# Probability Generating Functions and Discrete Time Queuing Chains

I've been learning about Markov Chains for a reading course I'm doing and I've become stuck on some of the notes I was given. It defines a discrete time queuing chain for a server by $$X_{t+1}=\begin{cases} X_{t}+Y_{t+1}-1 & , X_{t}>0\\Y_{t+1} &, X_{t}=0\end{cases}$$ where $X_{t}$ is the number of job requests in the queue and $Y_{t}$ is the number of job requests that join the chain at time $t$ which follows a Poisson distribution with parameter $\lambda$. There is only one server and it can can only complete one job at each time $t$ (if there are jobs in the queue).

From this we have the transition matrix $P$ with entries defined by $P(0,y)=f(y)$ and $P(x,y)=f(y-x+1)$ where $f$ is the probability density function of $Y_{t}$, $x$ is the current state, and $y$ is the future state.

My issue is that the notes claim that if we have some distribution $q(i)$ defined for integer $i\geq0$ that satisfies $qP=q$ then the probability generating function of $q$ is given by $$\Phi_{q}(s)=\frac{q(0)\Phi_{Y}(s)(s-1)}{s-\Phi_{Y}(s)}$$ where $\Phi_{Y}(s)$ is the probability generating function of $Y_{t}$.

I have no idea how to even derive this expression. I tried using the basic pgf formula of $\Phi_{q}(s)=E\left(s^{q}\right)=\sum_{i} q(i)s^{i}$ and then substitute in the relationship given, but this doesn't appear to help. Could anyone please explain either how to derive this expression, or give me a large shove in the right direction please?

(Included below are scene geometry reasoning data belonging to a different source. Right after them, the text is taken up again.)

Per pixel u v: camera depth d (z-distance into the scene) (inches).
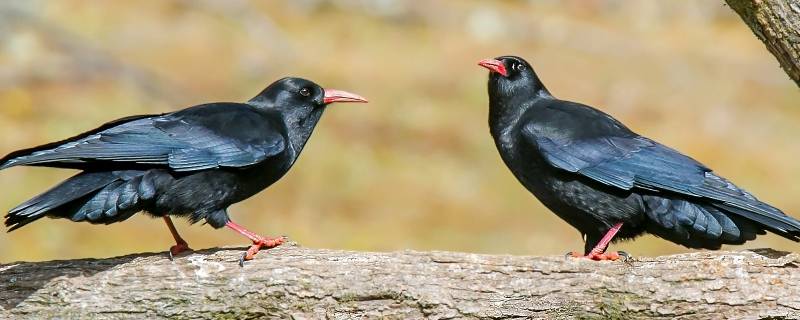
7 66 848.9
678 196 361.1
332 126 814.5
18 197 673.0
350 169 749.3
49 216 343.9
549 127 382.3
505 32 1085.8
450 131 826.8
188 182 358.9
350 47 1011.3
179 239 365.1
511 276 334.3
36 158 339.0
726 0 355.3
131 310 334.0
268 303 334.3
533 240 679.1
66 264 341.4
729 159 855.7
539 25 1109.7
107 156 346.3
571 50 1072.2
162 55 933.8
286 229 667.4
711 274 328.8
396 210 706.8
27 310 335.3
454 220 700.7
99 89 851.4
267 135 374.6
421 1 1104.2
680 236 366.3
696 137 894.4
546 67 1014.4
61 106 813.2
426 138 813.2
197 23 1004.6
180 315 335.0
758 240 672.4
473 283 334.0
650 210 364.5
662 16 1202.0
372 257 339.0
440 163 774.5
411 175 754.8
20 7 905.5
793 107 997.2
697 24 1203.9
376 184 736.3
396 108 859.4
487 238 678.5
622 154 370.0
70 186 339.3
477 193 740.7
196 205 362.3
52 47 888.3
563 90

Here's the shove. We can agree that the number of job requests $Y_t$ has probability generating function (pgf) $\Phi_Y(s)$ regardless of $t$, right? Then obtain $\Phi_{q,t+1}(s)=\text{E}[s^{X_{t+1}}]$, the pgf of the number of jobs in the queue at $t+1$ as follows using the system equations you provide, where it is understood that $\Phi_{q,t}(0)=\text{Prob}[X_t=0]$, \begin{align} \Phi_{q,t+1}(s)=\text{E}[s^{X_{t+1}}] & = \text{E}[s^{X_{t+1}}| X_{t}>0] \text{Prob}[X_t>0] + \text{E}[s^{X_{t+1}}| X_{t}=0] \text{Prob}[X_t=0]\\ & = \text{E}[s^{X_t+Y_{t+1}-1}| X_{t}>0] (1-\Phi_{q,t}(0)) + \text{E}[s^{Y_{t+1}}| X_{t}=0] \Phi_{q,t}(0)\\ & = \Phi_Y(s)\frac{1}{s}\text{E}[s^{X_t}| X_{t}>0] (1-\Phi_{q,t}(0)) + \Phi_Y(s) \Phi_{q,t}(0) \end{align} where the independence between $Y_{t+1}$ and $X_t$ was used in both terms. The implicit assumption is made that the queue reaches an equilibrium as $t\to\infty$ which means that the distribution of the number of jobs in the queue no longer changes with time. In other words, after some time we have that $\Phi_{q,t+1}(s) = \Phi_{q,t}(s) = \Phi_{q}(s)$. Now see what you get if you substitute that in the above relation.